O Uma Mão Loga Outra, projeto criado por Aleef dos Santos (21), Ana Carolina da Silva (16), Ranolfo Ferreira (18) e Klethelen Santos (17), foi o segundo projeto da desencubadora da Rede Agência a inaugurar suas ações. Assim como o Cine Batan, a ideia da primeira ação foi criar uma nova movimentação no território: o projeto levou os 20 participantes do curso de cultura digital – em sua maioria idosos – para a Nave do Conhecimento em Santa Cruz.

Desenvolvido no primeiro ciclo da Agência de Redes para Juventude em Santa Cruz, os quatros jovens conseguiram potencializar e concretizar sua ideia no território após os cinco meses de desenvolvimento desse projeto voltado para a inclusão e cultura digital de adultos acima de 45 anos. Durante as mobilizações, os jovens identificaram que muitas pessoas dessa faixa etária são analfabetas e que a relação delas com o mundo digital era menos técnica e mais afetiva. Por isso, os jovens construíram uma metodologia – junto com a tutora Marcelle Bezerra e a coordenadora metodológica da Agência Ana Paula Lisboa – que pudesse ir além dos programas de computador e colocasse mais em evidência todas as mudanças e usos que a tecnologia digital tem proporcionado nos últimos anos.

O primeiro dia de atividades teve duração de três horas e contou com um conteúdo bastante dinâmico com vídeos explicativos sobre experiências de pessoas de terceira idade com cultura digital, com direito a debate à observação de mapas da cidade.

O nome do projeto revisita o ditado popular para mostrar que a inclusão e cultural digital é um caminho para troca de ideias e experiências.

Segundo Maria Helena Araújo (62), os jovens começaram muito bem. “Eles tratam a gente com tanto carinho que dá gosto, assim vamos aprender mais rápido. Eu sempre quis fazer aula de informática, mas antes só tinha pra jovem e meu neto não tem paciência pra me explicar”, conta Maria Helena sobre sua experiência que é um exemplo sobre o qual o projeto quer agir: interação e cooperação entre gerações.

Muitos participantes apontaram a falta de paciência da maioria dos jovens que conhecem para ensinar informática. “Nós queremos mostrar que a relação entre a juventude e a terceira idade pode ser diferente”, conta Kethleen. Por isso, paralelo às aulas de informática, um ciclo de troca de memórias será feito, com uma exposição da memória local, unindo cada ponto da história do território com a vida dos participantes do projeto.
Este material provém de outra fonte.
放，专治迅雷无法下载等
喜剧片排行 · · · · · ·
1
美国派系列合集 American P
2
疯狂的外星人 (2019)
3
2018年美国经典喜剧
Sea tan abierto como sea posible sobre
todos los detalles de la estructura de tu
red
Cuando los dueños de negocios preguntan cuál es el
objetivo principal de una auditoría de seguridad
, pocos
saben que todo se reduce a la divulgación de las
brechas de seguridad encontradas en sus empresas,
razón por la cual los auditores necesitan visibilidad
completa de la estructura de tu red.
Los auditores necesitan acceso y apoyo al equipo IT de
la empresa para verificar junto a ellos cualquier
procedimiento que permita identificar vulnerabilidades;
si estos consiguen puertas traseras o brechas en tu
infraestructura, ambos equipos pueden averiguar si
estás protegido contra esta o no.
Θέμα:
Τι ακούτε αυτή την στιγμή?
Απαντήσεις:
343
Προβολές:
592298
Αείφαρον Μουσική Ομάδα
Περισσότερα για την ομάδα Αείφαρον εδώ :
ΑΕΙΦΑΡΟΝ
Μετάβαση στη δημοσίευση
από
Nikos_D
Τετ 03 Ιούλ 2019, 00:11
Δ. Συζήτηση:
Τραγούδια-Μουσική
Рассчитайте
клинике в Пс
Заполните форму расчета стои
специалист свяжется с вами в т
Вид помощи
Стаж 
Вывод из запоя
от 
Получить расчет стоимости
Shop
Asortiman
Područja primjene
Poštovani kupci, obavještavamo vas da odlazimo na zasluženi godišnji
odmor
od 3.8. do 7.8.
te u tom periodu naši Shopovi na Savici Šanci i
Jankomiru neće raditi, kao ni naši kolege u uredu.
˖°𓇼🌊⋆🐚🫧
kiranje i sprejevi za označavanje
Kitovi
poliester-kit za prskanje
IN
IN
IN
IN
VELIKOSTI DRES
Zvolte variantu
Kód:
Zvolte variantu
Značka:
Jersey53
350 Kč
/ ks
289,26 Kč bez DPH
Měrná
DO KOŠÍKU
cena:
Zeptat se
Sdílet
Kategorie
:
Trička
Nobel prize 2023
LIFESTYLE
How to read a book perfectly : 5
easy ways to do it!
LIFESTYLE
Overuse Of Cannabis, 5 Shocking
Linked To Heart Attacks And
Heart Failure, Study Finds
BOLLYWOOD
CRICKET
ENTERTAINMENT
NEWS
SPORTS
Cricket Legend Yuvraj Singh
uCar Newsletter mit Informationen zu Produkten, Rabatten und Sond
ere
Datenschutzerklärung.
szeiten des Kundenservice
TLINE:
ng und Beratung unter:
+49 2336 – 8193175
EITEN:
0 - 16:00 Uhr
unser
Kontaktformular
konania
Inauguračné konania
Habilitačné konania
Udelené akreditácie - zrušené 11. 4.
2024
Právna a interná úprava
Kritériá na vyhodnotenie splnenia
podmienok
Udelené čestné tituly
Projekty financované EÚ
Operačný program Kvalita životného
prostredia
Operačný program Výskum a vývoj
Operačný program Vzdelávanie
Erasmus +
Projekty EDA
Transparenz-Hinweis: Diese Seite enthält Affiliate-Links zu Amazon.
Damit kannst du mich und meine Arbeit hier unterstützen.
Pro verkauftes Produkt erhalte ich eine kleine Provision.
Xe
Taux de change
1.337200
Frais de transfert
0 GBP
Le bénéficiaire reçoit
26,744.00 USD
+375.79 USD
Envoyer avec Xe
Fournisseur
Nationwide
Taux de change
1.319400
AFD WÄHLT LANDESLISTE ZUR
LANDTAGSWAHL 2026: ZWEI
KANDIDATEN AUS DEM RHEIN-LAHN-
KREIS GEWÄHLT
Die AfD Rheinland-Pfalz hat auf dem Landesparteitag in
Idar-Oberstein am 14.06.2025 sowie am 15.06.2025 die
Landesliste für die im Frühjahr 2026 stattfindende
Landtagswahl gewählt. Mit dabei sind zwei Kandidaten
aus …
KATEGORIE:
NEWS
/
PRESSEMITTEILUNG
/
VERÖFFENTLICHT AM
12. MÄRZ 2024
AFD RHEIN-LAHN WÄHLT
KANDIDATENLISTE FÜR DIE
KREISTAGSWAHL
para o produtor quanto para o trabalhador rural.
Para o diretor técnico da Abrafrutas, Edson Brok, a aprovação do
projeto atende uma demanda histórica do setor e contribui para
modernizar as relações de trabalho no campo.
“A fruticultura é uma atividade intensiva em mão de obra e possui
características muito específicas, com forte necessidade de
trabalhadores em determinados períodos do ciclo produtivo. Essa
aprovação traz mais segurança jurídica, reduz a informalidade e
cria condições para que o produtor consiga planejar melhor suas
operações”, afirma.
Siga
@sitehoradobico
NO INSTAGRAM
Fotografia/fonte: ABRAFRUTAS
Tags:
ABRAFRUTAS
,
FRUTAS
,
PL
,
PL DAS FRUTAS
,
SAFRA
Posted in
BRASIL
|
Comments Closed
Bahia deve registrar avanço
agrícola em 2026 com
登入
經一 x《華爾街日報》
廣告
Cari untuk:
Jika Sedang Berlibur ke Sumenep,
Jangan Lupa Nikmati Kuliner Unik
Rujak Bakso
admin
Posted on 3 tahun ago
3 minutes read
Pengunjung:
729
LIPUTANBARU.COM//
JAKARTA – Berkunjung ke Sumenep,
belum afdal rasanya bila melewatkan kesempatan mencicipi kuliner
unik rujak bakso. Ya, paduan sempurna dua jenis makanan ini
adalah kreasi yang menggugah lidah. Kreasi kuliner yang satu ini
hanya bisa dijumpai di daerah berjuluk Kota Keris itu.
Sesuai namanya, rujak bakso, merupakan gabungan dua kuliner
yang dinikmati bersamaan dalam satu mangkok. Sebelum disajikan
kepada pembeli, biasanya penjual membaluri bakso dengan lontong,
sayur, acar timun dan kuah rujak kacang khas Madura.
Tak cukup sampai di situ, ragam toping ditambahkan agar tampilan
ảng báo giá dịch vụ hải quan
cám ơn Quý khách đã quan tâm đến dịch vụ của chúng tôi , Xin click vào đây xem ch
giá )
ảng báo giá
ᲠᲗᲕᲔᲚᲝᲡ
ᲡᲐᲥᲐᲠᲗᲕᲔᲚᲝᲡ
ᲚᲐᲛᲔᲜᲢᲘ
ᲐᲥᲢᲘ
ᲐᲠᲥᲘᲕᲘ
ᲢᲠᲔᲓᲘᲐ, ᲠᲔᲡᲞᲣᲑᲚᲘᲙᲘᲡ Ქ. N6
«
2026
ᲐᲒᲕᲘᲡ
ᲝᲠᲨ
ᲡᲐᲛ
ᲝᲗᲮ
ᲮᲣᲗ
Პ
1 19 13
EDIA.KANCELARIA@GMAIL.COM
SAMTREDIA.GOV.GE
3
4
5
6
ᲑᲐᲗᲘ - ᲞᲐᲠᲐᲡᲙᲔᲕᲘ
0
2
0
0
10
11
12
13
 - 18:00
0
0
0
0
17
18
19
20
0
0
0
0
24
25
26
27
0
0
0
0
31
O projeto tem o objetivo de pensar inclusão digital como uma forma de conectar histórias e gerações do Cesarão

O desejo de trabalhar com informática e a possibilidade de potencializar as pessoas do território são os pontos de partida para mais essa realização na cidade. Elisa de Santa Rosa (64) mostra suas expectativas sobre o projeto brincando com seu nome. “Uma mão loga a outra e as duas agradecem a Deus por esse projeto porque é maravilhoso! Eu estou muito animada.” Se você quiser conhecer mais, é só chegar junto na Rua 58, no Cesarão (em frente ao Brizolão), toda terça e quinta.